Required action: Which lines of the entries below run from the one holding "right hip: (511, 374)" to the one holding "nose: (447, 191)", inclusive? Set down exactly those lines and no others.

"""

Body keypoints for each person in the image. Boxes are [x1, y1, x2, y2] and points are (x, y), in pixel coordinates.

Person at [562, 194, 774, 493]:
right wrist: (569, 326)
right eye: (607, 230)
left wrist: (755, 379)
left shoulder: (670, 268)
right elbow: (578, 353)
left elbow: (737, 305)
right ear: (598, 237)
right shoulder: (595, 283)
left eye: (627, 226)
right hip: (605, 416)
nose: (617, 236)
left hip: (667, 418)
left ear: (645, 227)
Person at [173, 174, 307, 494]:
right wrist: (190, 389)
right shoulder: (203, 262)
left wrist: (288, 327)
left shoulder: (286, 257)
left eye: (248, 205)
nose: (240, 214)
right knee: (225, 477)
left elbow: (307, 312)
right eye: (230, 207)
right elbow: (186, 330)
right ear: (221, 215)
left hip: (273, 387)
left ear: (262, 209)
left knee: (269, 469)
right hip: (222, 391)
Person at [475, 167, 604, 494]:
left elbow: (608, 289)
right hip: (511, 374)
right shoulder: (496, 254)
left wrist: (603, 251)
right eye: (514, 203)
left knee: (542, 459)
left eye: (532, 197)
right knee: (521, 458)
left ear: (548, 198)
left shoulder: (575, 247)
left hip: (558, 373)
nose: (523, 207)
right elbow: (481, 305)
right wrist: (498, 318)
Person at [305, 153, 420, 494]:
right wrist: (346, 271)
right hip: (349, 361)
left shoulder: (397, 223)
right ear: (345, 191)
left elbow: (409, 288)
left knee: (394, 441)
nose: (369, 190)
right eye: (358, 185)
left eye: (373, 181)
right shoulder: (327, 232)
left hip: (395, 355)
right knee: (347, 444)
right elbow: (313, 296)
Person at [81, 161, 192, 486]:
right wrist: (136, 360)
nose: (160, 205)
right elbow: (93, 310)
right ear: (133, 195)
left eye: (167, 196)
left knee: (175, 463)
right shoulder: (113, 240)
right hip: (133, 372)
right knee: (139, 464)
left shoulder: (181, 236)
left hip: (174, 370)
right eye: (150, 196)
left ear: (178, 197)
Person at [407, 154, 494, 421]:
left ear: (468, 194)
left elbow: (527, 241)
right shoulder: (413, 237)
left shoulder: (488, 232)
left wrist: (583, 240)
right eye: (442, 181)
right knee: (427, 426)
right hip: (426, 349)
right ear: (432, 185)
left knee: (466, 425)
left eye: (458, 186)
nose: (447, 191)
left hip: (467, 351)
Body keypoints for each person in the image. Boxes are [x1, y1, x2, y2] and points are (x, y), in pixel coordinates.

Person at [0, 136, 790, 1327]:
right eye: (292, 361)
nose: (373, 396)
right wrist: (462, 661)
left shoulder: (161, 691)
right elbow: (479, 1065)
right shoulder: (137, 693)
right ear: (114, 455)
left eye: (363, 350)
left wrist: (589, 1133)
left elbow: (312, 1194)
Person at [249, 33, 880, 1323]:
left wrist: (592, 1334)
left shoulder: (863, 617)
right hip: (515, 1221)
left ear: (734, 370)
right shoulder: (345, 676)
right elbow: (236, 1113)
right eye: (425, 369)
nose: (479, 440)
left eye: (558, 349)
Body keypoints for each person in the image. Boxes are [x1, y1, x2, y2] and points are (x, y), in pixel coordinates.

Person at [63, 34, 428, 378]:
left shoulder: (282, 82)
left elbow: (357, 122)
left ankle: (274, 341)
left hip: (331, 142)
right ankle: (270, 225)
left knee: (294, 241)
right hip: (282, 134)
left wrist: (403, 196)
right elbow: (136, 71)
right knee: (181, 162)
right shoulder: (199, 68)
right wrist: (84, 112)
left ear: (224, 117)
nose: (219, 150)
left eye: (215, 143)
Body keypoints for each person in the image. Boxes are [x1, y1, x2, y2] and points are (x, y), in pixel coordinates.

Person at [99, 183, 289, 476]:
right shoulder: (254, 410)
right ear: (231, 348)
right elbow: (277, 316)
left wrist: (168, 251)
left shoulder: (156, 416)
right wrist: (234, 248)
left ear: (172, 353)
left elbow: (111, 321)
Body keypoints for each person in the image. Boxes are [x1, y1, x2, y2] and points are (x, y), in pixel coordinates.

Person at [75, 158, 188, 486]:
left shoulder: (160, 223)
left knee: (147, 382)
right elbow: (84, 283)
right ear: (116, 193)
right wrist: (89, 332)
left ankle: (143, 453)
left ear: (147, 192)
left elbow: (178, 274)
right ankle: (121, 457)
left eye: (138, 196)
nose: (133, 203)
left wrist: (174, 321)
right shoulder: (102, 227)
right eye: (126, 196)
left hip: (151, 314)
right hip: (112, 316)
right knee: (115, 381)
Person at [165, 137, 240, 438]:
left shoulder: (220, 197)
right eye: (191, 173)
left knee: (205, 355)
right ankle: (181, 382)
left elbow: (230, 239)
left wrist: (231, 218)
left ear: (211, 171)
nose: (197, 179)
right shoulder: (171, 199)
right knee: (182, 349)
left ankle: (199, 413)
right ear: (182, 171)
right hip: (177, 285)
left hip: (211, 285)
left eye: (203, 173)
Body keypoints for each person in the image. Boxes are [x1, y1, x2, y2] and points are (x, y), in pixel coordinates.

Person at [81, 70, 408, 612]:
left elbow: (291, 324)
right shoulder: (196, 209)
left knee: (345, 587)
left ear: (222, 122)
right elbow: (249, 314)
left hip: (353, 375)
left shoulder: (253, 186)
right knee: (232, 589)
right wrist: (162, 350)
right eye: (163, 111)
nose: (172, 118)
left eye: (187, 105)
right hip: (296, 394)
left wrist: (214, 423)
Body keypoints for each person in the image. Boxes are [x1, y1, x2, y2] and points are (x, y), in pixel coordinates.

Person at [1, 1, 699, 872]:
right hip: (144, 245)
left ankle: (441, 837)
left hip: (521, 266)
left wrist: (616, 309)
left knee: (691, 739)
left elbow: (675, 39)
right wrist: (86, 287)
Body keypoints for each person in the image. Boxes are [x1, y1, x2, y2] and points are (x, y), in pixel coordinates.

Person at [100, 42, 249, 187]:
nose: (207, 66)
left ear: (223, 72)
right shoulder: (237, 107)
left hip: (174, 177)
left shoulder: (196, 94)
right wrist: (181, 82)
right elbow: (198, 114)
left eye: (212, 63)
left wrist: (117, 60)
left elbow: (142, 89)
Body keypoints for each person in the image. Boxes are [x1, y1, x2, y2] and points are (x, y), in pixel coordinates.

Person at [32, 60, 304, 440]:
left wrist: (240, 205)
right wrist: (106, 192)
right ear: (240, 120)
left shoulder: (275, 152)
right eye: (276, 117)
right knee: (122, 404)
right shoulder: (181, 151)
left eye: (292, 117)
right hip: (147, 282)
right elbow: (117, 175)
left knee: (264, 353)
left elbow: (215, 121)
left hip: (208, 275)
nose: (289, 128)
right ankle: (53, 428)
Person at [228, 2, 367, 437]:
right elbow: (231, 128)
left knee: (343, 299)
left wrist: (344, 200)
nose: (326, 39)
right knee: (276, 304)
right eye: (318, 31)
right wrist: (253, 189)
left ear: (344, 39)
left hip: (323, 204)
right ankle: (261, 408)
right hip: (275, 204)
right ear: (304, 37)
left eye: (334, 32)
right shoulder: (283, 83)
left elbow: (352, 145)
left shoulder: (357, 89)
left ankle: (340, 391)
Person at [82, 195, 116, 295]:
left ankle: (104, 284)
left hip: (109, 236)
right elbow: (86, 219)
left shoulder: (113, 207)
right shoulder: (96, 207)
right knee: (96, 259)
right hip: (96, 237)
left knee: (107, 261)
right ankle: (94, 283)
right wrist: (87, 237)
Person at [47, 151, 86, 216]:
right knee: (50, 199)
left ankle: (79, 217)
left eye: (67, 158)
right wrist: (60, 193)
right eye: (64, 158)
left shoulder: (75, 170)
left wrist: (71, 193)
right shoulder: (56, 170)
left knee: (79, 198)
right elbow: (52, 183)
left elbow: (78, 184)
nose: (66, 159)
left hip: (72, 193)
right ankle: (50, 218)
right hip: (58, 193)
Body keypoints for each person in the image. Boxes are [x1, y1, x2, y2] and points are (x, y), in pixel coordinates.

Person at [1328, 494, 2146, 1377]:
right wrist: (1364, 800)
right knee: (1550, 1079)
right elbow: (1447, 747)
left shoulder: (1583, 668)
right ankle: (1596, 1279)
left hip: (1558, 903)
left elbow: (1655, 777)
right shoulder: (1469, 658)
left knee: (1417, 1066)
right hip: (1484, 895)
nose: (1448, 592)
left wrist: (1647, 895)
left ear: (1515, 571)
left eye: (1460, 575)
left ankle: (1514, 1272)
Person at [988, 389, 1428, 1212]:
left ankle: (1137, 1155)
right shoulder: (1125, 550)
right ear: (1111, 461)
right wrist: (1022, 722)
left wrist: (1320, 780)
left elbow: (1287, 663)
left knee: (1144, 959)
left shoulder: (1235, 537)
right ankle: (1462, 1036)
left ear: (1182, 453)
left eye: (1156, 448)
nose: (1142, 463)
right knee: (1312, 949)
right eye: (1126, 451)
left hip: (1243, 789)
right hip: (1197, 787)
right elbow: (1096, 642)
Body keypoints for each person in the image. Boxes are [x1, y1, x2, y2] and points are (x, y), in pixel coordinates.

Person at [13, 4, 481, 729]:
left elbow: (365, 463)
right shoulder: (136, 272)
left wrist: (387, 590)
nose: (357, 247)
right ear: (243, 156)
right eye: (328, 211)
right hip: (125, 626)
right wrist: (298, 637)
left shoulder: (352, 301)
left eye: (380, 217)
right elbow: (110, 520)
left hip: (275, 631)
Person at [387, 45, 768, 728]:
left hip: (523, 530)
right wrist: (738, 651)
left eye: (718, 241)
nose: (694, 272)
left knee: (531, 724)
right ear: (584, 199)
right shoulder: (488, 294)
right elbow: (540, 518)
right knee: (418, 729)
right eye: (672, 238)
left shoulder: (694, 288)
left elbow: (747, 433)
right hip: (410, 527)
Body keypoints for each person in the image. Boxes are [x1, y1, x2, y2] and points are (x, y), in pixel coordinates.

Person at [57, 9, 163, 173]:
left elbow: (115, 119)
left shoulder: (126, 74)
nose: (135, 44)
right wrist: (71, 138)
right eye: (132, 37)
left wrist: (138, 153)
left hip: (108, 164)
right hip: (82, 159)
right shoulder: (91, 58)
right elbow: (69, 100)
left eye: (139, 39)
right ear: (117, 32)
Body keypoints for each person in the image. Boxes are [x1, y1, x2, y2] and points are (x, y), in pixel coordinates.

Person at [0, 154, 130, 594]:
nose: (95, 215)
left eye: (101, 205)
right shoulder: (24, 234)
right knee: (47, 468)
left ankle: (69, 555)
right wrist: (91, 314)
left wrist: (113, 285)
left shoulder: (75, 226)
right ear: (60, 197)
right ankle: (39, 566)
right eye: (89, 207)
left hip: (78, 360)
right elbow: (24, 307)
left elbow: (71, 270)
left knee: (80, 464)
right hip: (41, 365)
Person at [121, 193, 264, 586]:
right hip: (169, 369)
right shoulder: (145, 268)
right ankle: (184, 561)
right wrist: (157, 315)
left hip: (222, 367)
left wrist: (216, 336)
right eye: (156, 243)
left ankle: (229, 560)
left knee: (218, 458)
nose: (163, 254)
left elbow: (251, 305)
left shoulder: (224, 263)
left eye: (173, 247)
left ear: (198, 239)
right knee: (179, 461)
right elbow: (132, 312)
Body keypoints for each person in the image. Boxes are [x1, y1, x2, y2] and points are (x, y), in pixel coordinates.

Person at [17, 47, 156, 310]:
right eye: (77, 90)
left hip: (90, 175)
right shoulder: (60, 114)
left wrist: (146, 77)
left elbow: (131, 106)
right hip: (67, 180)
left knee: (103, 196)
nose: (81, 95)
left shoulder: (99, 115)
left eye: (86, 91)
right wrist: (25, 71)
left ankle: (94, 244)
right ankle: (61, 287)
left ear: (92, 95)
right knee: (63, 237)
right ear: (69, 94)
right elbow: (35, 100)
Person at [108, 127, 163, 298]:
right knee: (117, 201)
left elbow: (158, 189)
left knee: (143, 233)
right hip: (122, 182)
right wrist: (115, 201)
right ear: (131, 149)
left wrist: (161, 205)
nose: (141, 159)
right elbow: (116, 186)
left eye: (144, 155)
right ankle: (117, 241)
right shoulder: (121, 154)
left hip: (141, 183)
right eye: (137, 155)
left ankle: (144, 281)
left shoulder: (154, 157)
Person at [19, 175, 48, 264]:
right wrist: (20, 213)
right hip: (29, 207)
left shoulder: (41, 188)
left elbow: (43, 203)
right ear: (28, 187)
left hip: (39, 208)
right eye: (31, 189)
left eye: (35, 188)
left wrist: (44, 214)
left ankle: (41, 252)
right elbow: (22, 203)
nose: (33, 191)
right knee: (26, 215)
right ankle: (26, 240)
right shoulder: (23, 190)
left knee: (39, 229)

"""

Response to the exercise:
right hip: (511, 374)
right shoulder: (496, 254)
left wrist: (603, 251)
right eye: (514, 203)
left knee: (542, 459)
left eye: (532, 197)
right knee: (521, 458)
left ear: (548, 198)
left shoulder: (575, 247)
left hip: (558, 373)
nose: (523, 207)
right elbow: (481, 305)
right wrist: (498, 318)
Person at [305, 153, 420, 494]:
right wrist: (346, 271)
right hip: (349, 361)
left shoulder: (397, 223)
right ear: (345, 191)
left elbow: (409, 288)
left knee: (394, 441)
nose: (369, 190)
right eye: (358, 185)
left eye: (373, 181)
right shoulder: (327, 232)
left hip: (395, 355)
right knee: (347, 444)
right elbow: (313, 296)
Person at [81, 161, 192, 486]:
right wrist: (136, 360)
nose: (160, 205)
right elbow: (93, 310)
right ear: (133, 195)
left eye: (167, 196)
left knee: (175, 463)
right shoulder: (113, 240)
right hip: (133, 372)
right knee: (139, 464)
left shoulder: (181, 236)
left hip: (174, 370)
right eye: (150, 196)
left ear: (178, 197)
Person at [407, 154, 494, 421]:
left ear: (468, 194)
left elbow: (527, 241)
right shoulder: (413, 237)
left shoulder: (488, 232)
left wrist: (583, 240)
right eye: (442, 181)
right knee: (427, 426)
right hip: (426, 349)
right ear: (432, 185)
left knee: (466, 425)
left eye: (458, 186)
nose: (447, 191)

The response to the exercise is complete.